近くのスーパーに入ると、入り口あたりの野菜売り場で、半分の大根と一本の大根を前に、値段を見ながら迷っている様子の70代くらいの女性がいた。
「半分の値段を倍にすると、一本の値段よりも高くなる。どうしてかしらね、半分の値段でいいのにね。あなた、そう思わない?」」
彼女にたずねられた私は、「キャベツでもそう、なんでも、半分のほうが割高ですよね」答えた。
そういう私の顔をみながら、なおも、彼女は「しかもたいてい、しっぽのほうだけ残ってる」と、言う。
急いでいた私は、お先に、と言って鮮魚売り場へと向かった。
すると、めずらしく生食用の牡蠣が特売になっていたので、見ていると、またその人がやってきて、牡蠣ねえ、いいわねえと言う。
「このパック、いくつくらい入ってるのかなあ」
彼女はまた、私の顔を見ながら言うので、私はついパックを持ち上げて数えてみた。
「まあ、二人ぶんには足らないけど、一人なら多いくらいかな」
するとその人は、「じゃあ、私はやめとくわ。一人だからさ、ほんの少しでいいから。トシだしね」と言いながら、肉売り場の方へと歩きだす。
結局私も牡蠣はやめて、肉売り場へと向かう。
すると肉売り場でも、また同じような会話になり、つぎの売り場でも顔を合わせて、そのたびに、話はどんどん拡がっていく。
彼女は一人暮らしでこのスーパーのすぐ近くに住んでいるのだという。
そして、夫をだいぶ前に亡くして、離れたところに息子たちが暮らしているのだそうだ。
一人は結婚していて、もう一人はまだ独身。
「さびしい暮らしだよう、一人ってのは」
彼女が不安げに言うので、「でも、息子さんたち、ときどきは帰ってこられるんでしょ?」
と、ありきたりなことを言うと、彼女は、「とんでもない、ちっともこないですよ。もう何年も会っていない」と言いながらレジに並んだ。

抽出情報 =
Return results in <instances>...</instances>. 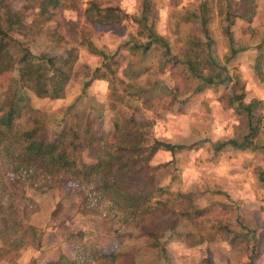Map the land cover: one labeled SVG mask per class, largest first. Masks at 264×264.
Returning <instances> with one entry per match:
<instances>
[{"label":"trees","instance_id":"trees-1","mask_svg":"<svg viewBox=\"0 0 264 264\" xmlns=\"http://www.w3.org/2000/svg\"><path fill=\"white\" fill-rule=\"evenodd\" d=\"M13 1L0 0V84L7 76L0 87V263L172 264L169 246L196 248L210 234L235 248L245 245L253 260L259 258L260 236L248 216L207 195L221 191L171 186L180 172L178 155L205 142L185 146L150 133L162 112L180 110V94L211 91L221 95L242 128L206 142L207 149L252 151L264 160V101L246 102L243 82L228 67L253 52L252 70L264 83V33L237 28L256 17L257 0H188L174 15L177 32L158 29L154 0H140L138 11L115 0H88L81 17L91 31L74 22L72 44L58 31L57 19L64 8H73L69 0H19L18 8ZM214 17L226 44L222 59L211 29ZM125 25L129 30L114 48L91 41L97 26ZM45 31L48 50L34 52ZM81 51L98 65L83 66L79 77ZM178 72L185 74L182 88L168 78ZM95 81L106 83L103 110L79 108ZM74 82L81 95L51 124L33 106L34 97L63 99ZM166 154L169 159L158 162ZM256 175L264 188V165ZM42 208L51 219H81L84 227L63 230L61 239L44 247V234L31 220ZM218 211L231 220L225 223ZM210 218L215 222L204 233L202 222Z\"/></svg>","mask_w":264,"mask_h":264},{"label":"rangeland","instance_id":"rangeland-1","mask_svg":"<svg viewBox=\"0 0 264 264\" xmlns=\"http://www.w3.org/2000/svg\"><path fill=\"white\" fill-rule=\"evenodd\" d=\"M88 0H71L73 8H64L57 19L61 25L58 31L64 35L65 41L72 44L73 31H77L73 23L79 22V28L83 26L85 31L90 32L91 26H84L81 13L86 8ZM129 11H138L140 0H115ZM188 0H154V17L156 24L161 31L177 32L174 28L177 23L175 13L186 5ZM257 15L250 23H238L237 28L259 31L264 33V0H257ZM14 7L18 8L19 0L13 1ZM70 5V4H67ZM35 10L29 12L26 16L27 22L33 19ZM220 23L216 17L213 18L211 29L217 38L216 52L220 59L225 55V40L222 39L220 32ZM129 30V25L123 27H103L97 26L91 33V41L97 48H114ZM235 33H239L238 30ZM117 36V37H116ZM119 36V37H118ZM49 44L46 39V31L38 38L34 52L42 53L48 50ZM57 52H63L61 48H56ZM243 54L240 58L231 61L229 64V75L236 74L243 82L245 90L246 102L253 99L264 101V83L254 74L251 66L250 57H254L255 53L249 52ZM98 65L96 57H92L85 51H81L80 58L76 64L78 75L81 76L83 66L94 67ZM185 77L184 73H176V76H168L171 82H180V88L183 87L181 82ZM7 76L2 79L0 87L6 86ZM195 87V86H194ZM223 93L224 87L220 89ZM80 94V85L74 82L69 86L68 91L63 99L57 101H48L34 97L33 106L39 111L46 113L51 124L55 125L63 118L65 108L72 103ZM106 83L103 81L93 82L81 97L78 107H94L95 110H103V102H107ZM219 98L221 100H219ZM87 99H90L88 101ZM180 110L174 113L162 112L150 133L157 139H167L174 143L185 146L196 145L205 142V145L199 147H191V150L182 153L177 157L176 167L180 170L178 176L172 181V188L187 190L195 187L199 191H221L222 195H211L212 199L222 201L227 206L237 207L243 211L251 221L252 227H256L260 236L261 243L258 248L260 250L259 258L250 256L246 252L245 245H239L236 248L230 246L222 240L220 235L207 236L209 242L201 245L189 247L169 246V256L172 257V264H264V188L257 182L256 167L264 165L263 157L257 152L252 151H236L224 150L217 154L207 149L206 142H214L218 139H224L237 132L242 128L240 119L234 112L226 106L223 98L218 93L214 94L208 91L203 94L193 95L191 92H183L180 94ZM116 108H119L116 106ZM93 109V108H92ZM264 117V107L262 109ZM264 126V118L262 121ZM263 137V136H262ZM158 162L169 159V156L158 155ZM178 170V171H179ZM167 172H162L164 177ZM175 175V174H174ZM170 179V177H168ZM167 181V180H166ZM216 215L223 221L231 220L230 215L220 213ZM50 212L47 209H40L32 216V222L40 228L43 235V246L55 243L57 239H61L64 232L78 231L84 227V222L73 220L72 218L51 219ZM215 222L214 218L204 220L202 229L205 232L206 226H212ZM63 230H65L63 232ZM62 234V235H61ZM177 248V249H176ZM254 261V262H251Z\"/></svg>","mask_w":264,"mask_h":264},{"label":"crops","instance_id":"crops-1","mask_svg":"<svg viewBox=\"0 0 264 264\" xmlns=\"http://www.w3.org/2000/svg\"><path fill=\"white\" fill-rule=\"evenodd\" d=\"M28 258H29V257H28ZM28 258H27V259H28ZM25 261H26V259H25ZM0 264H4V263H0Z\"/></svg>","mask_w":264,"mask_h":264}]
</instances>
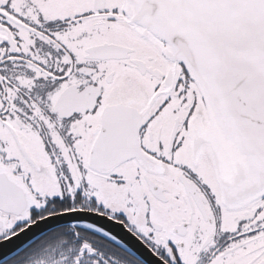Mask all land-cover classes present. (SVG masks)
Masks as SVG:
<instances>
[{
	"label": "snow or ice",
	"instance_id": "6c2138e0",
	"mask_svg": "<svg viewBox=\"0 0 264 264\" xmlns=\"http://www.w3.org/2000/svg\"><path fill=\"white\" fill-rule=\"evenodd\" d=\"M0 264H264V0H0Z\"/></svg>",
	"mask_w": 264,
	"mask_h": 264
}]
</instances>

作業指示 =
1. 次の(a)〜(c)は本文の内容と合っていますか。それぞれ「はい」か「いいえ」で答え、判断の根拠となる本文の語句をそのまま引用してください。
(a) 女性は一人暮らしで、スーパーのすぐ近くに住んでいる。
(b) 女性は特売の生食用の牡蠣を買うことにした。
(c) 女性の息子たちはときどき女性のもとへ帰ってくる。
2. 本文の一部を書き写してください。「急いでいた私は、お先に、と言って鮮魚売り場へと向かった。」を含む箇所から書き始め、「でも顔を合わせて、そのたびに、話はどんどん拡がっていく。」まで写したら終えてください。

解答例 =
1.
(a) はい。「彼女は一人暮らしでこのスーパーのすぐ近くに住んでいるのだという。」
(b) いいえ。「じゃあ、私はやめとくわ。」
(c) いいえ。「とんでもない、ちっともこないですよ。もう何年も会っていない」

2.
急いでいた私は、お先に、と言って鮮魚売り場へと向かった。
すると、めずらしく生食用の牡蠣が特売になっていたので、見ていると、またその人がやってきて、牡蠣ねえ、いいわねえと言う。
「このパック、いくつくらい入ってるのかなあ」
彼女はまた、私の顔を見ながら言うので、私はついパックを持ち上げて数えてみた。
「まあ、二人ぶんには足らないけど、一人なら多いくらいかな」
するとその人は、「じゃあ、私はやめとくわ。一人だからさ、ほんの少しでいいから。トシだしね」と言いながら、肉売り場の方へと歩きだす。
結局私も牡蠣はやめて、肉売り場へと向かう。
すると肉売り場でも、また同じような会話になり、つぎの売り場でも顔を合わせて、そのたびに、話はどんどん拡がっていく。